According to American Forests Magazine, December 1973, "the custom of having a National Christmas Tree started in 1923 when President Coolidge accepted a giant fir sent him from Middlebury College in his native state of Vermont." It was then suggested "that it would be even nicer if the following Christmas we could have a living tree instead." Associate editor of American Forests, Lilian Cromelin, "remembered that American Forests had as an advertiser a nursery owner in New York Evelyn Smith, President of Amawalk Nurseries. Miss Smith was very easily persuaded that it would be an honor and a privilege to supply a living Christmas tree for the nation..."
Amawalk Nurseries, located primarily in the Town of Yorktown, was established by Major Orlando Jay Smith on 249 acres in 1904 and soon after his death in 1908 was managed by his daughters, Evelyn W. Smith and M. F. Smith. Evelyn became president of the company in 1919 when she purchased her sister's half of their father's estate. Major Smith was a Civil War veteran, founder of the Associated Press, friend to Ralph Waldo Emerson, author of two books and a tree hobbyist. He spent years cultivating his big tree nursery without ever selling a single tree, importing many rare specimens from England, Holland and France.
It was his daughter, Evelyn Smith, who put Amawalk Nurseries on the map. Unfortunately, while most of the million plus "big" trees were grown in Yorktown, Amawalk (a hamlet in western Somers) received the notoriety. The nursery grew to over 1,000 acres as Miss Smith (Mrs. Eric L. Hodge) purchased neighboring farms, including the old Post /Ferris farm (later the Henrietta Strong house) on Saw Mill River Road, which traditionally was said to be the headquarters of General Rochambeau. This property once served as barracks for 100 Italian laborers who worked at the nursery (Peekskill Evening Star, August 4, 1961).

### Source data
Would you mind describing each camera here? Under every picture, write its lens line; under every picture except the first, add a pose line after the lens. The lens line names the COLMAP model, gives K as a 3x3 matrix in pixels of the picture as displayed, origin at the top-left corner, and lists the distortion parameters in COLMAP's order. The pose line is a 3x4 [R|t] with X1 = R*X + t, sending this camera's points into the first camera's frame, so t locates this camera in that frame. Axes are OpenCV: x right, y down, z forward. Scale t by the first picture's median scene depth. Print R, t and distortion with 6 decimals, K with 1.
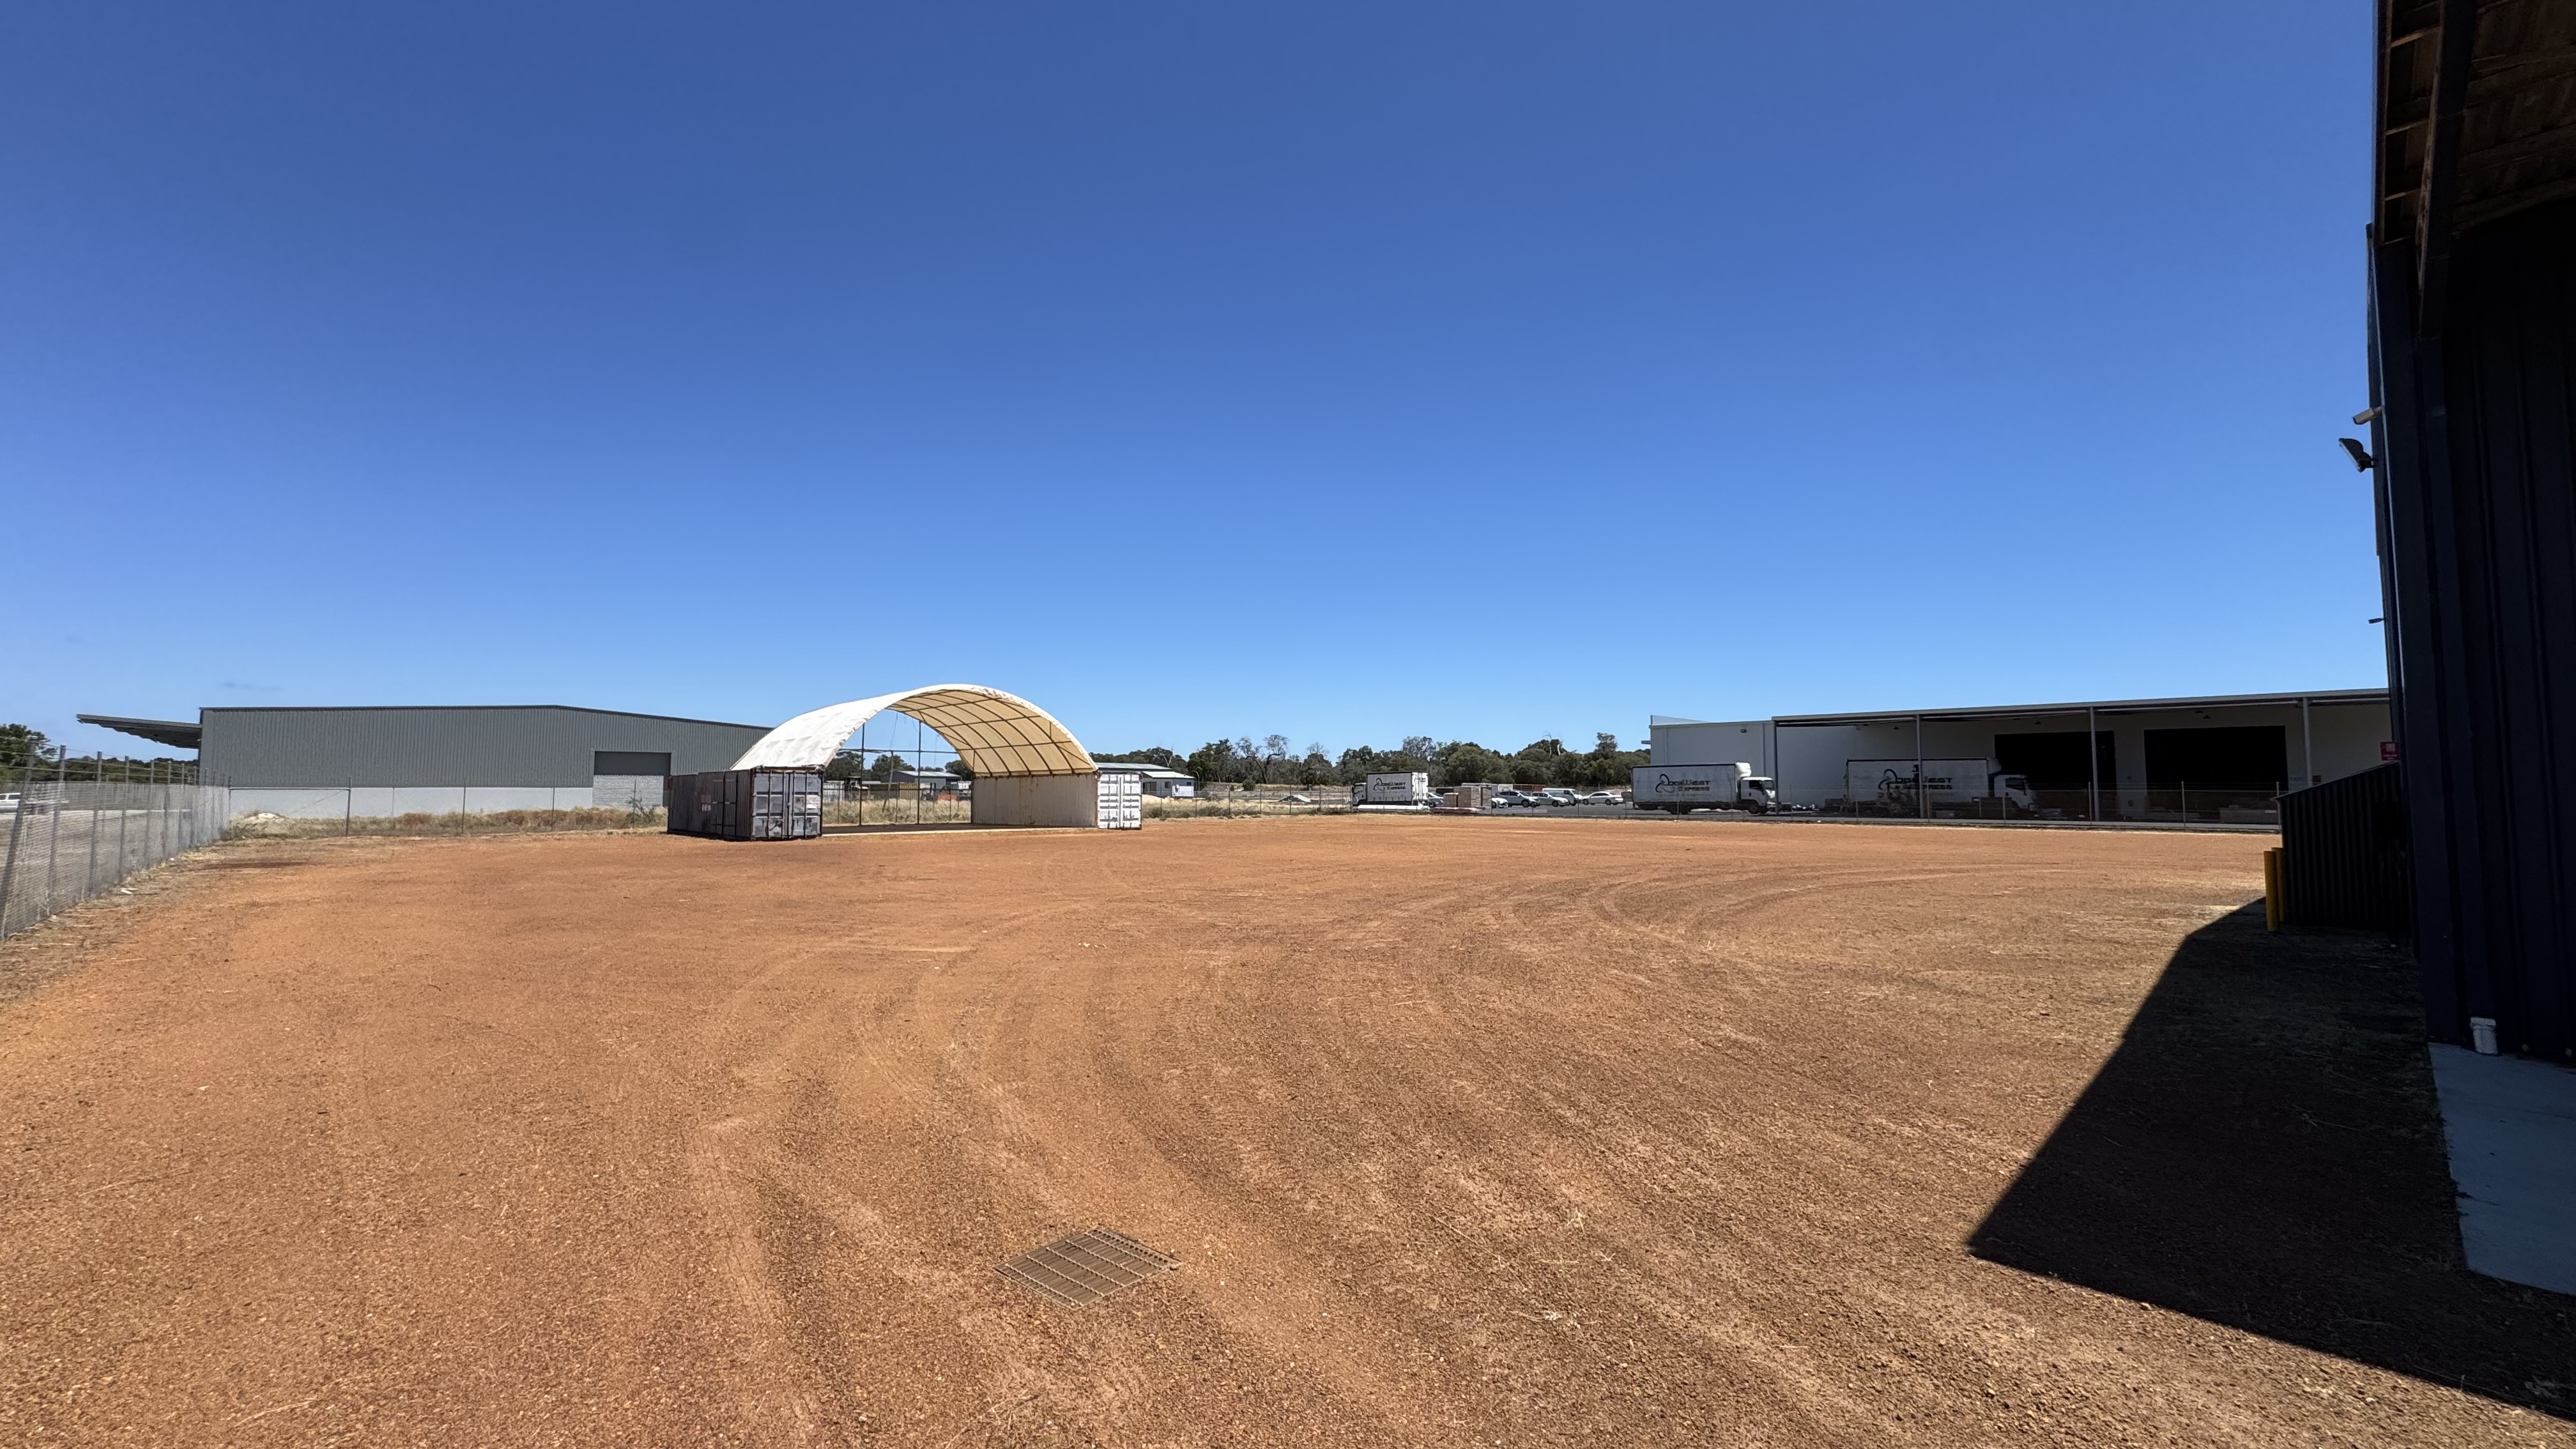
lens RADIAL K [[1024.9, 0, 1288.0], [0, 1024.9, 724.5], [0, 0, 1]] dist [-0.003455, 0.000003]
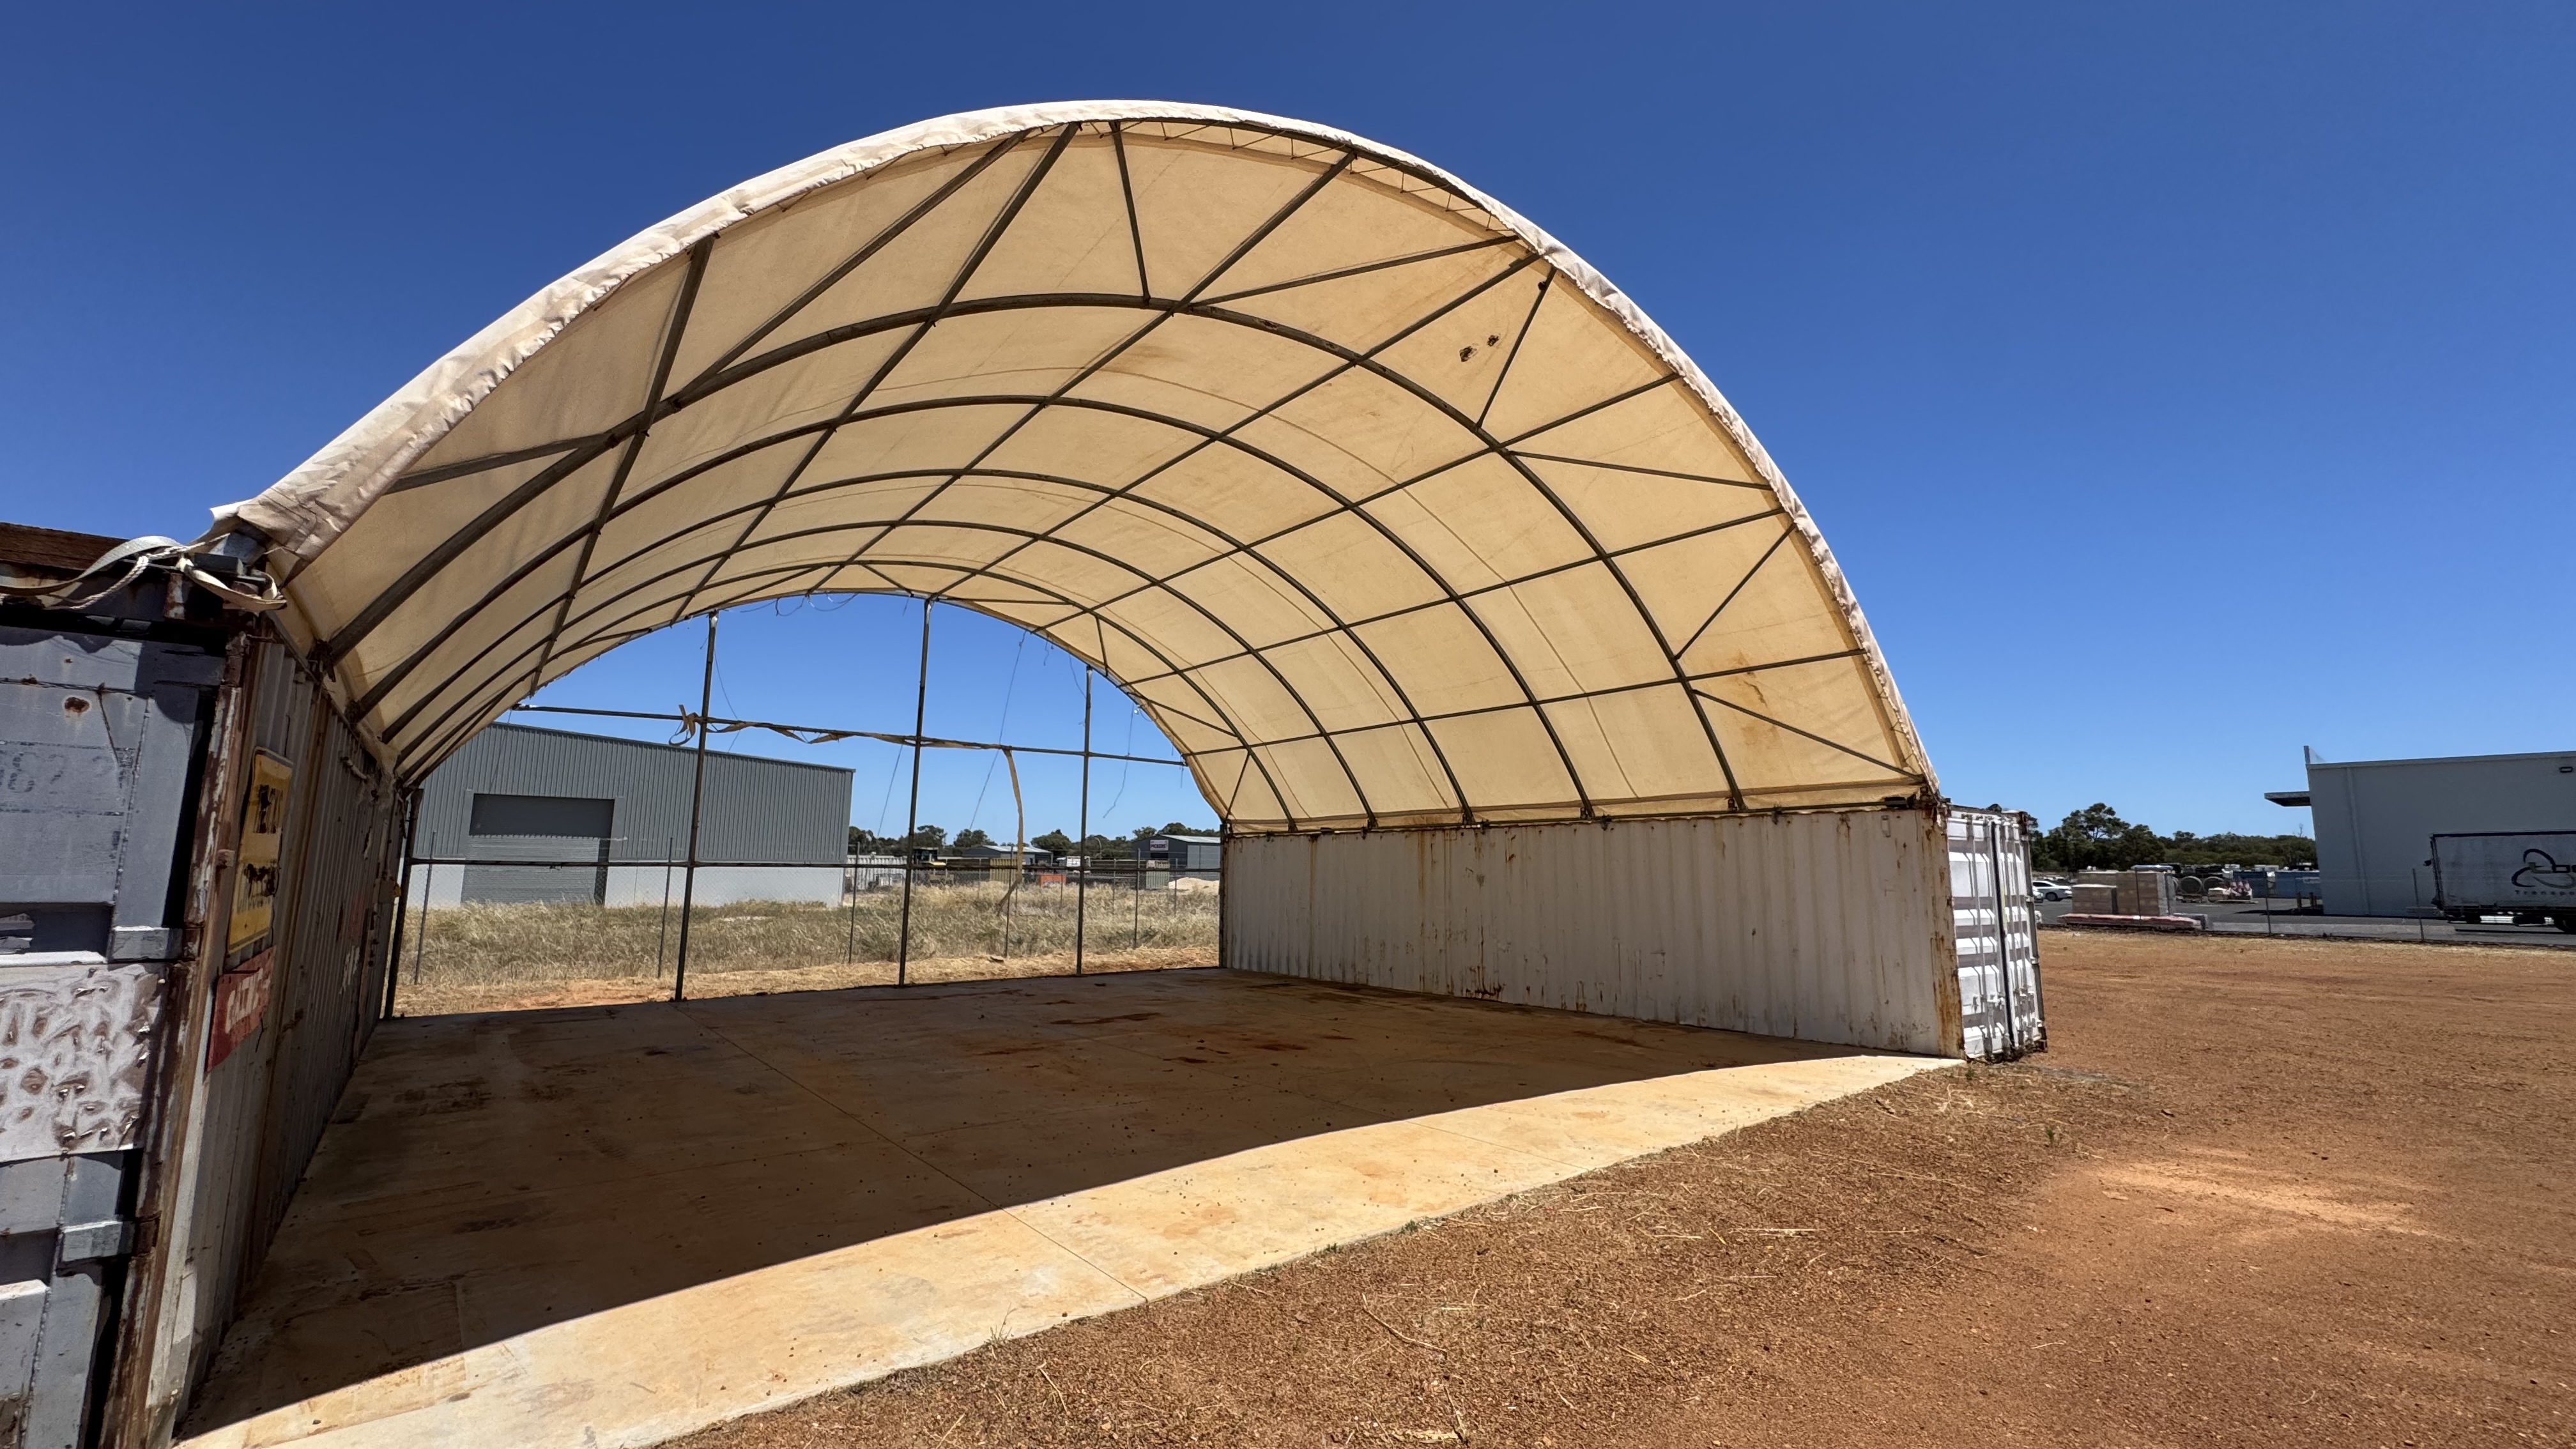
lens RADIAL K [[1024.9, 0, 1288.0], [0, 1024.9, 724.5], [0, 0, 1]] dist [-0.003455, 0.000003]
pose [[0.997379, -0.003210, -0.072280, -0.262023], [-0.002340, 0.997062, -0.076559, 0.040666], [0.072313, 0.076527, 0.994442, 0.652180]]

### Assigned task 1
Reproduce the part of the Amawalk Nurseries passage that opens with the words containing "It was his daughter, Evelyn" and closes with "August 4, 1961).", replacing "barracks" with "lodging".
### Assigned task 2
Extend the account of Amawalk Nurseries past its final sentence.

### Exercise response 1
It was his daughter, Evelyn Smith, who put Amawalk Nurseries on the map. Unfortunately, while most of the million plus "big" trees were grown in Yorktown, Amawalk (a hamlet in western Somers) received the notoriety. The nursery grew to over 1,000 acres as Miss Smith (Mrs. Eric L. Hodge) purchased neighboring farms, including the old Post /Ferris farm (later the Henrietta Strong house) on Saw Mill River Road, which traditionally was said to be the headquarters of General Rochambeau. This property once served as lodging for 100 Italian laborers who worked at the nursery (Peekskill Evening Star, August 4, 1961).

### Exercise response 2
Other historic properties she purchased were the Hallocks Mill pond, dam and property (on the comer of Hallock's Mill Road, Ridge Street, and Route 35/202), the David Irish property (house on the comer of Broad Street and Route 35/202 next to the school, including the school property), and the Flewellen property, across the brook from the Irish farm. Miss Smith converted an old barn on the Irish property into a tavern and antiques gallery which she operated for many years, and part of the Irish and Flewellen farms into a public golf course, which included a special test plot for comparing different kinds of grass seed for golf greens (Peekskill Evening Star, August 4, 1961 and Helen A. Murphy, 1940). There were other farms, such as the Seth Whitney farm (later Dr. Scholderfer's home and office on Route 202), but the most significant were the two Lee farms, totaling 330 acres: the home of Elijah Lee on Granite Springs Road (Guiding Eyes) and the Anson Lee farm on Route 202 and Granite Springs Road (Elizabeth Macaulay, NCN December 21, 1983).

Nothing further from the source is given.